WORK INSTRUCTIONS
According to the indemnity excerpt below, why is a surety that holds an express indemnity contract entitled to rely on the letter of that contract rather than on implied indemnity principles?

SOURCE DOCUMENT
****************

A. The Plain Language of the Indemnity Agreement Requires That Defendants Indemnify Plaintiffs for the Costs of Settling the Claims by the City.
Unambiguous contract provisions are given their plain meaning. Bell BCI Co. v. Old Dominion Demolition Corp., 294 F. Supp. 2d 807, 812 (E.D. Va. 2003) (citing Pysell v. Keck, 559 S.E.2d 677, 678 (Va. 2002)). Thus, while "equity generally implies a right to indemnification in favor of a surety only when the surety pays off a debt for which his principal is liable . . . when there is such an express contract, a surety is entitled to stand upon the letter of his contract" rather than "resort[ing] to implied indemnity principles." Fidelity & Deposit Co. v. Bristol Steel & Iron Works, Inc., 722 F.2d 1160, 1163 (4th Cir. 1983) (internal quotation marks and citations omitted); see also Bell BCI Co., 294 F. Supp. 2d at 812 (citing id.); Fairfax Cty. Bd. of Supervisors v. Culbertson Constr. Co., 12 Va. Cir. 118, 119-24 (Va. Cir. Ct. 1987) (applying these general indemnity principles but holding that a surety could not profit at the expense of its indemnitor by exceeding the terms of the original contract).
The Agreement between F&D and Defendants Ramsgate, Folkes, and Kinser, contained an express indemnity clause in paragraph two, under which Defendants agreed to:
"exonerate, indemnify, and keep indemnified the Surety from and against any and all liability for losses and/or expenses of whatsoever kind or nature (including, but not limited to, interests, court costs and counsel fees) and from and against any and all such losses and/or expenses which the Surety may sustain and incur: (1) By reason of having executed or procured the execution of the Bonds." Agreement (ECF No. 20-4, at 4).The same paragraph further states:
"[i]n the event of any payment by the Surety ... the Surety shall be entitled to charge for any and all disbursements made in good faith and about the matters herein contemplated by this Agreement under the belief that it is or was liable for the sums and amounts so disbursed, or that it was necessary or expedient to made such disbursements, whether or not such liability, necessity of expediency existed; and that the vouchers or other evidence
of any such payments made by the Surety shall be prima facie evidence of the fact and amount of the liability to the Surety." Id.

****************

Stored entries
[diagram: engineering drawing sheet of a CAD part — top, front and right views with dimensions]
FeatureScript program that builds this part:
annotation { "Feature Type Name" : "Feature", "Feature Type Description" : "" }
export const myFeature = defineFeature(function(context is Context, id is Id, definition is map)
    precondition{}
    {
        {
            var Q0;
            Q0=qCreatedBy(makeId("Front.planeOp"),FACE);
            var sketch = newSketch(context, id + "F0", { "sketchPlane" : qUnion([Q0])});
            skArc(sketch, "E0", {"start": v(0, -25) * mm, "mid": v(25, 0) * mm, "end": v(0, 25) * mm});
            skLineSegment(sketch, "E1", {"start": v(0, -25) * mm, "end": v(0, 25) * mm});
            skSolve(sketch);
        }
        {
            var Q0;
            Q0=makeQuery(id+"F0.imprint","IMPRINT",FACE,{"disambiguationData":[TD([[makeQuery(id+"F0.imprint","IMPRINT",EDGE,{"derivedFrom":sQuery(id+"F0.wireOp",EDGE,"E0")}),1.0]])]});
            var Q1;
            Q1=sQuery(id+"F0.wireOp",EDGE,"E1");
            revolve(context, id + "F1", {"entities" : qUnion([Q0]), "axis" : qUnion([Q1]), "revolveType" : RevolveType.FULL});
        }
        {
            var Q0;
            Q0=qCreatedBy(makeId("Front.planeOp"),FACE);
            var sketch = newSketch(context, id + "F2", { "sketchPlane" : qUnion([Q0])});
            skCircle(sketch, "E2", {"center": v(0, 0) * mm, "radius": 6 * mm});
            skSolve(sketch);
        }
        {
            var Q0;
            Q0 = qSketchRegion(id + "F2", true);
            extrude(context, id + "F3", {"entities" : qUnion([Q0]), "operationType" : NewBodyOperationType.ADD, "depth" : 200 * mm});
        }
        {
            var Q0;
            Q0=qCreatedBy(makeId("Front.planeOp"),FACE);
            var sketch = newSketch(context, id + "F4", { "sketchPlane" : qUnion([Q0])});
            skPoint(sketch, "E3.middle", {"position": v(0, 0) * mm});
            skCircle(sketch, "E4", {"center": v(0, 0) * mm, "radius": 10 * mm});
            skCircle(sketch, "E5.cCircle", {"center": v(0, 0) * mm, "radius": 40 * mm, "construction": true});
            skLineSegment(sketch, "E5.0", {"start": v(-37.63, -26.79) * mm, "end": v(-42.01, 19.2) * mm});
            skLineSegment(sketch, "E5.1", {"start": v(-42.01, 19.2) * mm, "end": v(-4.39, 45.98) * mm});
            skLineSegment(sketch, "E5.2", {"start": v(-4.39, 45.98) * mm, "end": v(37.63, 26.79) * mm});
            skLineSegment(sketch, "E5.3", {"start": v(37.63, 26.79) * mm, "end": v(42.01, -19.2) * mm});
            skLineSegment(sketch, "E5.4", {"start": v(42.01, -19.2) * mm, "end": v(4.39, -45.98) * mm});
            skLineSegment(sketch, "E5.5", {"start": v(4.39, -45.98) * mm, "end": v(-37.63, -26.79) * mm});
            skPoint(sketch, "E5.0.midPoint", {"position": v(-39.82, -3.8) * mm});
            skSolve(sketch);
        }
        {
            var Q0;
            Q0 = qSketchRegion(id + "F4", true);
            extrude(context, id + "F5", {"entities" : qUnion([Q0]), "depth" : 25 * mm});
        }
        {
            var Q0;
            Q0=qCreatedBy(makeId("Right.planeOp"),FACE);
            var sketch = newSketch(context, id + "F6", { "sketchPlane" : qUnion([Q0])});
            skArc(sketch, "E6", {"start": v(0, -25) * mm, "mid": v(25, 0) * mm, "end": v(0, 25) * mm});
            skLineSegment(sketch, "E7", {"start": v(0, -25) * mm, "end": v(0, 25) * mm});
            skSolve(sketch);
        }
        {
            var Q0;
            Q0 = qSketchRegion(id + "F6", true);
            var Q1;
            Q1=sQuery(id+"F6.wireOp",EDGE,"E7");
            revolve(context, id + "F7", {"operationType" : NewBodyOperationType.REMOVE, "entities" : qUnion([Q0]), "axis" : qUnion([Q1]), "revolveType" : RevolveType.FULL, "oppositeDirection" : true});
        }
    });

****************

CORRECT ANSWER
Unambiguous contract provisions are given their plain meaning, so a surety with an express contract can stand on its terms. Without such a contract, equity generally implies a right to indemnification only when the surety pays off a debt for which its principal is liable.